The mkfs command stands for “make file system” is utilized to make a file system (which is, a system for organizing a hierarchy of directories, subdirectories, and files) on a formatted storage device usually, a partition on a hard disk drive (HDD) or it can also be a USB drive, etc. A partition is logically an autonomous part of an HDD. An organized segment is one to which a low-level arrangement or format, additionally called a physical format(organization), has been applied. It comprises separating the disk’s tracks into a predetermined number of divisions and filling the information zone of every segment with dummy bytes.
These outcomes in the demolition of any current information on the disk. Formatting(organizing) of new HDD and floppy plates is done at the manufacturing plant. It is seldom important to do a low-level format on an HDD. The creation of a file system is also known as high-level formatting or logical formatting. It includes making a table of contents for the partition or disk, but in this case, the data already present on the disk or segment is not destroyed. Basically, “mkfs” is just a front-end for the various specific file system creation programs that are available in Linux, such as mke2fs, mkfs.ext3 and mkfs.vfat, etc. When the “mkfs” command is compiled, then a precise list of standard directories is created, and therefore the specified program is searched for from the same list.
Syntax for mkfs command:
mkfs [ -V ] [ -t fstype ] [ fs-options ] filesys [ blocks ]
- The items in the square brackets are discretionary, but the main obligatory argument is “filesys”. filesys is the name of a device document (i.e., a record that the system uses to execute admittance to a physical device), for example, /dev/hda3, the third segment on the primary HDD, or/dev/fd0, the principal floppy disk.
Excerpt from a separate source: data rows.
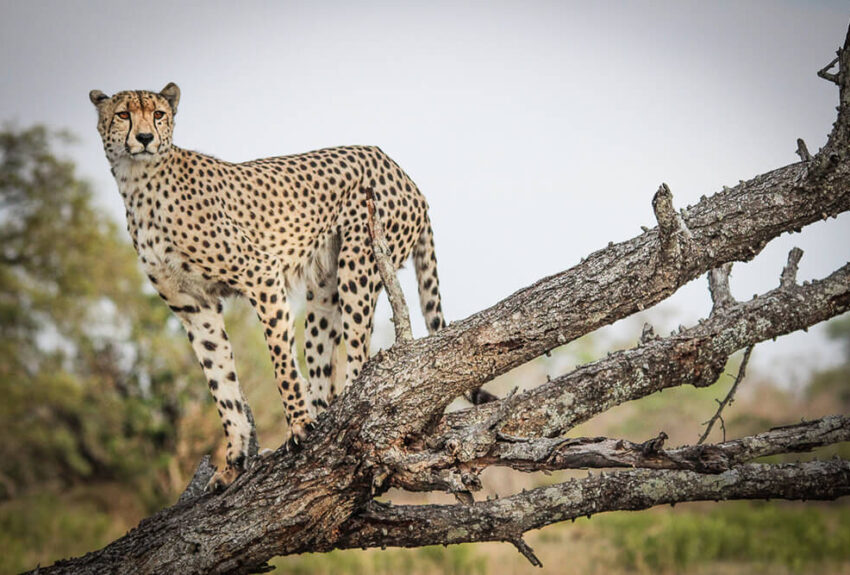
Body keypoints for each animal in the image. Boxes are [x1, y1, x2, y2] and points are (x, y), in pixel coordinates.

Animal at [89, 83, 446, 489]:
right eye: (123, 114)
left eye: (158, 114)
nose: (146, 137)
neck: (139, 182)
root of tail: (399, 169)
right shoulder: (194, 306)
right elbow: (222, 384)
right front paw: (233, 461)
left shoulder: (262, 274)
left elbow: (281, 364)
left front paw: (299, 426)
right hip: (324, 290)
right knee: (323, 361)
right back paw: (325, 416)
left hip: (359, 265)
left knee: (359, 355)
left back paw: (347, 415)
It can likewise be the mount point (i.e., where it is joined to the system) for the new file system.
- The most commonly used option is “-t”, which is utilized for specifying the type of file system to be created. If this option is not used, the default filesystem created will be ext2 (second extended file system) from the other types of file systems that can be created like ext3, minix, msdos, vfat and xfs.
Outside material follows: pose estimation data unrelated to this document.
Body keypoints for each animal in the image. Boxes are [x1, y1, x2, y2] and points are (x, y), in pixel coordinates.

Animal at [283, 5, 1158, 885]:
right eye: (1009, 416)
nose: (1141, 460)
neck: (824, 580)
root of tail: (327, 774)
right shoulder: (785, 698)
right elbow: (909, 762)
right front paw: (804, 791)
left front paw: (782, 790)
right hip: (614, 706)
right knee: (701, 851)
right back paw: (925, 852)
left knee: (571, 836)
- The -V option is used to produce verbose output, and also includes all file system-specific commands that are executed. By specifying this option more than once, the execution of any file system-specific commands can be prevented.
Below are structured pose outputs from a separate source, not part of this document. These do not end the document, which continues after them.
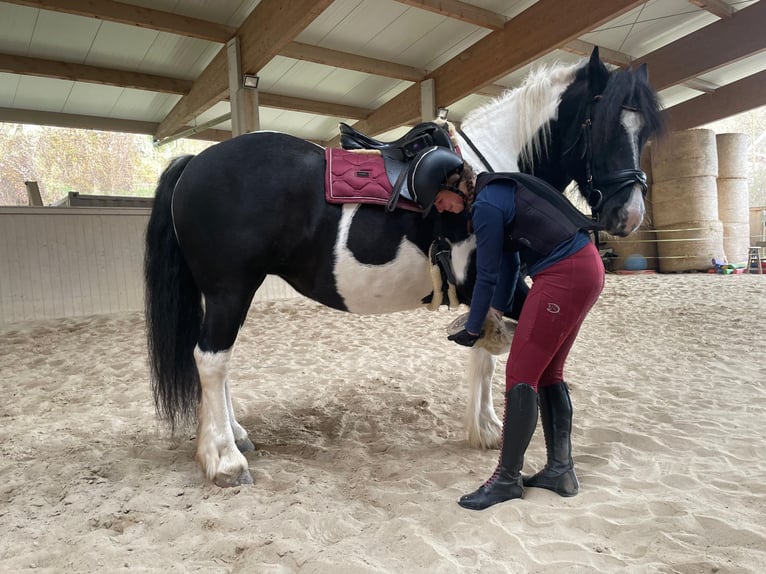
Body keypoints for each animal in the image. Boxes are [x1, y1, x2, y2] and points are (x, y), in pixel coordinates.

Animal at [146, 49, 664, 488]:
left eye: (645, 132)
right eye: (604, 125)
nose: (629, 215)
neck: (493, 174)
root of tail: (195, 161)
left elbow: (484, 355)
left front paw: (485, 427)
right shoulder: (498, 282)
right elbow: (491, 352)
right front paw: (486, 428)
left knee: (219, 363)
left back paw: (234, 435)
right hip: (230, 289)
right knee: (211, 360)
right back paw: (224, 458)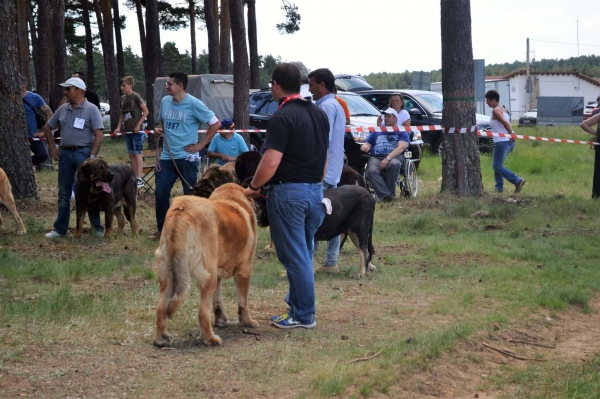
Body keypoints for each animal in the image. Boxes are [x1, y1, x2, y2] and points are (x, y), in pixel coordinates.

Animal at [154, 184, 256, 346]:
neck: (229, 198)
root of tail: (181, 211)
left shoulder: (218, 275)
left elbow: (218, 303)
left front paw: (221, 321)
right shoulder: (244, 271)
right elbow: (243, 302)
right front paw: (247, 322)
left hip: (168, 276)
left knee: (161, 308)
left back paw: (160, 339)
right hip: (208, 277)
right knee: (202, 312)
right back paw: (210, 339)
- The “-c” option, will check the storage device for bad blocks before creating the file system, and the “-l” option, will read the bad blocks list from a file whose name follows it.
- “fs-options” stand for file system-specific options that are to be passed to the real file system creation program (i.e., the program for which mkfs is serving just as a front end).
It is a significant idea in file systems. The file system records the awaiting file keeps in touch with a diary. As each file is composed of, the diary is refreshed, and the unresolved setup accounts are refreshed. This permits the file system to fix broken, halfway composed files that have happened because of a disastrous occasion, for example, a power cut. A portion of the more seasoned file systems doesn’t uphold journaling. Those that don’t, keep in touch with the disk, less regularly in light of the fact that they don’t have to refresh the diary. They might give a faster performance, yet they are more inclined to harm because of interrupted file writes.
- In the modern era, the way of utilizing mkfs is to type “mkfs.” and then the name of the file system you wish to create.
- Now, in order to see all the file systems offered by the “mkfs” command, hit the Tab key twice.
- The list of all available file systems available in the Linux distribution being used will be displayed in the terminal window. The screenshot is from Ubuntu 18.04 LTS. Other distributions may have more or fewer options:
To make a File System on a USB:
1. Finding the required device on the OS through the terminal. Type in the following command, and it will show all the disk nodes that are currently mounted. Be always sure in choosing the right disk or otherwise, you can remove the storage device and then again plug it in if the above command is not showing it in the list, thereafter again run the above command to list all the nodes. Here, our required disk is “/dev/sdb” which is of 3.7 GiB.
sudo fdisk -l
2. Un-mounting the USB drive’s partition
Un-mounting the storage drive is necessary before performing the format. Run the following command, but remember to replace “sdb1″ with your USB drive’s partition label, and then press Enter.
sudo umount /dev/sdb1
3. Erasing all the data on the drive (discretionary)
You can erase everything on the drive by entering the following command. But, remember to supplant “sdb” with your USB drive’s name.
sudo dd if=/dev/zero of=/dev/sdb bs=4k status=progress && sync
4. Creating a new partition table
Type in the following command, by replacing “sdb” with your USB drive’s label, and then press Enter.
sudo fdisk /dev/sdb
Enter “o” for creating an empty partition table.
Enter the option “n” for creating a new partition.
Enter “w” to write the table and exit.
5. Execute the following command for viewing the partition.
6. Formatting the new volume created
Enter the following command and press Enter for formatting the drive as ext4. Remember to, replace “sdb1” with your partition’s label:
sudo mkfs.vfat /dev/sdb1
7. Verifying the newly created filesystem
Run the following command in the terminal:
sudo file -sL /dev/sdb1
8. Lastly, execute the following command for ejecting the drive when finished.
sudo eject /dev/sdb
Now, We have successfully formatted the USB storage device and have also created a file system with a partition.